5. Will the crisis lead to a more permanent change?

Employers are expected to take advantage of what they learn during the lockdown. Those with a good experience may decide that offices can shrink, reducing overhead at a time of economic uncertainty. Even before the pandemic, Global Workplace Analytics estimated that as many as half of desks in many offices were unoccupied on a given day as workers have adopted more flexible schedules. At the same time, permanently reducing workstations means employees have to share them when they do come into the office, a practice that can spread germs. Reductions in office space would depress the commercial real estate market, which is already under pressure given that numerous businesses are expected to fail in the economic slowdown precipitated by the pandemic.

6. How long has remote working been around?

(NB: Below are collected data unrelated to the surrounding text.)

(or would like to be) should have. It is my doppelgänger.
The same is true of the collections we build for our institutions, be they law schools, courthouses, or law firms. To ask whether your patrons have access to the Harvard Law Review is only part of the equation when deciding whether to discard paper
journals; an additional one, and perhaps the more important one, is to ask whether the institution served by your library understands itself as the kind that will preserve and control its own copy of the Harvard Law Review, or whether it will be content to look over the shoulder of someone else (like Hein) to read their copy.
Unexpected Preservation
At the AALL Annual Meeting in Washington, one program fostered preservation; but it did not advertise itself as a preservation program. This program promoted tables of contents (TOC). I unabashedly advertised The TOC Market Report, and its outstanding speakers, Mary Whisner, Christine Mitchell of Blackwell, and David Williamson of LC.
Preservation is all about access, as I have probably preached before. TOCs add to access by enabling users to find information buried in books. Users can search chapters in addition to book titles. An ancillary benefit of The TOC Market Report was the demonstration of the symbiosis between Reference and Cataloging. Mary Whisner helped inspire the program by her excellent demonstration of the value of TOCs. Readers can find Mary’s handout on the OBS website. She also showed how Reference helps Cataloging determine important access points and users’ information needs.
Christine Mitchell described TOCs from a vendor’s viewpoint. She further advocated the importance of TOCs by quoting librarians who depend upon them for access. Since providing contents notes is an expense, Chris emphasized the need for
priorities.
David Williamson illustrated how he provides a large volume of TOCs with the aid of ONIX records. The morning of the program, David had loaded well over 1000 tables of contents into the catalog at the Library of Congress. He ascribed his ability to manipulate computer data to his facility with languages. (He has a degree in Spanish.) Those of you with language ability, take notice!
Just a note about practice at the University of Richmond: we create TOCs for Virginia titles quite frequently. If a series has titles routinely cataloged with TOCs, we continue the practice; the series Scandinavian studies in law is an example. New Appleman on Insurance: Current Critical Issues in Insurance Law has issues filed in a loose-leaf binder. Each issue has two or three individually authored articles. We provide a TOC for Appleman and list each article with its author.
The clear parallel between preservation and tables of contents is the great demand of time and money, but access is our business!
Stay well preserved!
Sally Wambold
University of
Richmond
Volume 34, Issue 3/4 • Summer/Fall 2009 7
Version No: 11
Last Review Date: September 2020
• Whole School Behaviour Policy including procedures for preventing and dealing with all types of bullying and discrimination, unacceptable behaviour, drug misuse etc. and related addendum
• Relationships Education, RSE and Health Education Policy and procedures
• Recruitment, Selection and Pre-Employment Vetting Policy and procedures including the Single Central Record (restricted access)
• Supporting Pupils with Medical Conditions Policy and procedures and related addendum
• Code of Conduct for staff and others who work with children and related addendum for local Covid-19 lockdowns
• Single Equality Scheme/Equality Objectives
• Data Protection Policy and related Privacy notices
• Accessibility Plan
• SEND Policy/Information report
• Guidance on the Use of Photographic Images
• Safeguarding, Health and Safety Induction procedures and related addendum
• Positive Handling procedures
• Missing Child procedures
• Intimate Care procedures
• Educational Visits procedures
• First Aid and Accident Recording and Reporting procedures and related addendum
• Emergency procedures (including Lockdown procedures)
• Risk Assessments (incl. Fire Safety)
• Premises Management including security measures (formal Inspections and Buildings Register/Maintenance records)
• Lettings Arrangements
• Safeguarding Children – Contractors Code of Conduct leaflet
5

It was first proposed as an alternative to commuting that would cut down on pollution, traffic and oil consumption. In a 1973 book, former NASA engineer Jack Nilles imagined a world where workers reported to smaller offices closer to their homes than downtown headquarters. His scheme envisioned a “sufficiently sophisticated telecommunications and information-storage system.” The arrival of that system—the internet—accelerated the trend through the 1990s and the dot-com boom. The mass migration to the home office provoked by the pandemic occurred as more data was moving into the “cloud” and new tools such as Slack, Trello and Dropbox made it easier to collaborate. The spread of fiber-optic cable has delivered internet to many homes at speeds of 1 gigabit per second, helping to eliminate the choppiness that can make video conferencing from home a chore.

7. How productive are remote workers?

Studies have found that they’re just as productive as—if not more productive than—people in offices. But that might be true only for certain types of workers. One widely cited study looked at call-center employees, whose jobs don’t require much teamwork. A review of studies suggested that the employees best suited to telework are those whose work relies less on others and who have the autonomy to make decisions and choose how and when to complete tasks. Best Buy, Yahoo and Hewlett-Packard are among companies that have eliminated or limited remote work in recent years out of concern it staunches collaboration and innovation. The argument is that members of teams work more productively in the same place than scattered across different locations. Some company leaders also dislike remote work because they suspect that staffers abuse the privilege to take it easy.

8. What are the best practices?

Most experts agree that it requires a dedicated space, good equipment and sufficient home bandwidth. A rule of thumb is that about 20 megabits per second of bandwidth is needed for each person in a home using the internet. It helps to shut off everything that’s online and not being used, such as an unattended movie on a streaming service; it’ll eat up bandwidth that could be used for a video conference. Workers should set a start and finish time and avoid the lure of household chores during the workday.